Chart reading data
:::::

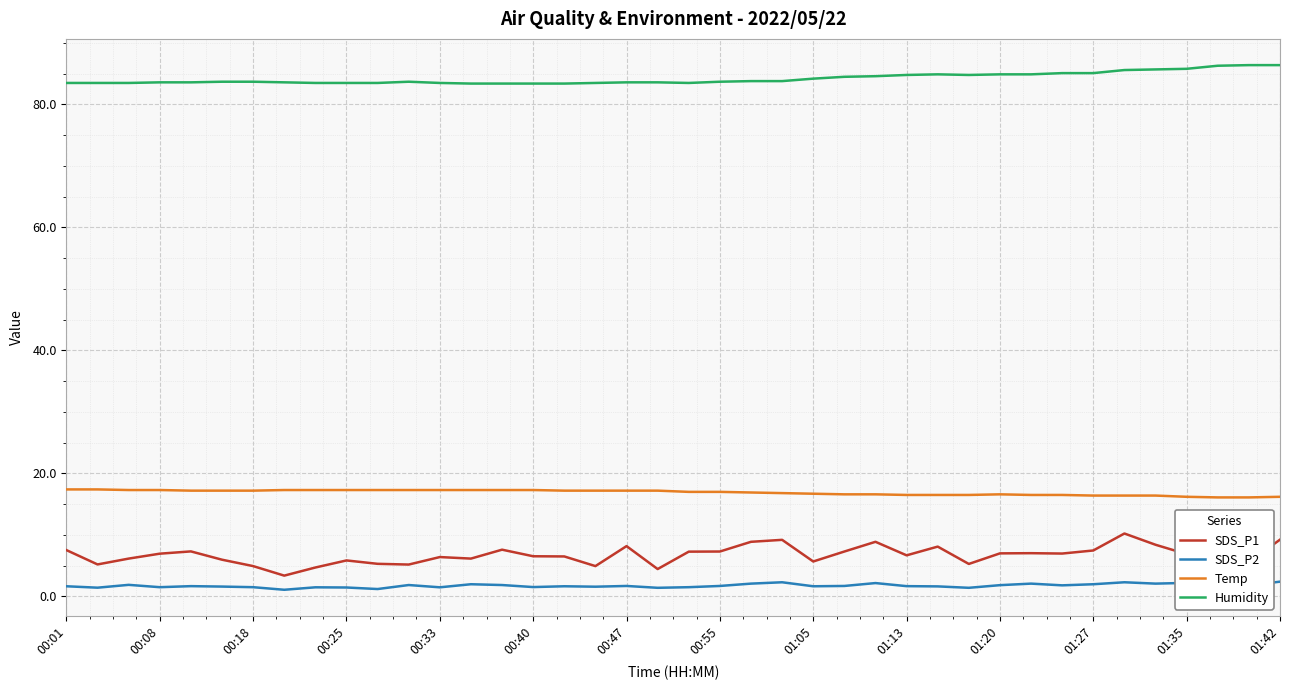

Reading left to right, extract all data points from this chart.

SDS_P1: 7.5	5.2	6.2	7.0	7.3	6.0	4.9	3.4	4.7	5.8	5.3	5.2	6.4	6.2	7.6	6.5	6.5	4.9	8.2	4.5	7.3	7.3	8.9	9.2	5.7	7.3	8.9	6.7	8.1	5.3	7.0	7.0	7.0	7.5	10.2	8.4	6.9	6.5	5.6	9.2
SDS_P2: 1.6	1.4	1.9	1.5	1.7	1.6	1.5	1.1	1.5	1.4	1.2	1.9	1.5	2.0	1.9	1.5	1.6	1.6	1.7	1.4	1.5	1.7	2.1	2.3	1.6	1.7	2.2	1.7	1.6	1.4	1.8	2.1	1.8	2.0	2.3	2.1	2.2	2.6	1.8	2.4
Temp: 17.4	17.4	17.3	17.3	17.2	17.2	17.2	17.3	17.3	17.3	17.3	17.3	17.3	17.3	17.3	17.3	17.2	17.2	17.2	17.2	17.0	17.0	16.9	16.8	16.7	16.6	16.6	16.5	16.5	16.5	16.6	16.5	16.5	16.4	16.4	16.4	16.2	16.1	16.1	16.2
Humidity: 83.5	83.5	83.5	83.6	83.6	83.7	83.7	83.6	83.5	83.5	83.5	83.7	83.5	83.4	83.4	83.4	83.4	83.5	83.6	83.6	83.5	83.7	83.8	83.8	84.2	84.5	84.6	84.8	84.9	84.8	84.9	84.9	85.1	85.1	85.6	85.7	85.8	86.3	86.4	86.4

:::::

* _TASK OBJECTIVE_: Write out the whole listing above word for word, leaving out the pictures.

* _WRITTEN SOLUTION_:
Reading left to right, extract all data points from this chart.

SDS_P1: 7.5	5.2	6.2	7.0	7.3	6.0	4.9	3.4	4.7	5.8	5.3	5.2	6.4	6.2	7.6	6.5	6.5	4.9	8.2	4.5	7.3	7.3	8.9	9.2	5.7	7.3	8.9	6.7	8.1	5.3	7.0	7.0	7.0	7.5	10.2	8.4	6.9	6.5	5.6	9.2
SDS_P2: 1.6	1.4	1.9	1.5	1.7	1.6	1.5	1.1	1.5	1.4	1.2	1.9	1.5	2.0	1.9	1.5	1.6	1.6	1.7	1.4	1.5	1.7	2.1	2.3	1.6	1.7	2.2	1.7	1.6	1.4	1.8	2.1	1.8	2.0	2.3	2.1	2.2	2.6	1.8	2.4
Temp: 17.4	17.4	17.3	17.3	17.2	17.2	17.2	17.3	17.3	17.3	17.3	17.3	17.3	17.3	17.3	17.3	17.2	17.2	17.2	17.2	17.0	17.0	16.9	16.8	16.7	16.6	16.6	16.5	16.5	16.5	16.6	16.5	16.5	16.4	16.4	16.4	16.2	16.1	16.1	16.2
Humidity: 83.5	83.5	83.5	83.6	83.6	83.7	83.7	83.6	83.5	83.5	83.5	83.7	83.5	83.4	83.4	83.4	83.4	83.5	83.6	83.6	83.5	83.7	83.8	83.8	84.2	84.5	84.6	84.8	84.9	84.8	84.9	84.9	85.1	85.1	85.6	85.7	85.8	86.3	86.4	86.4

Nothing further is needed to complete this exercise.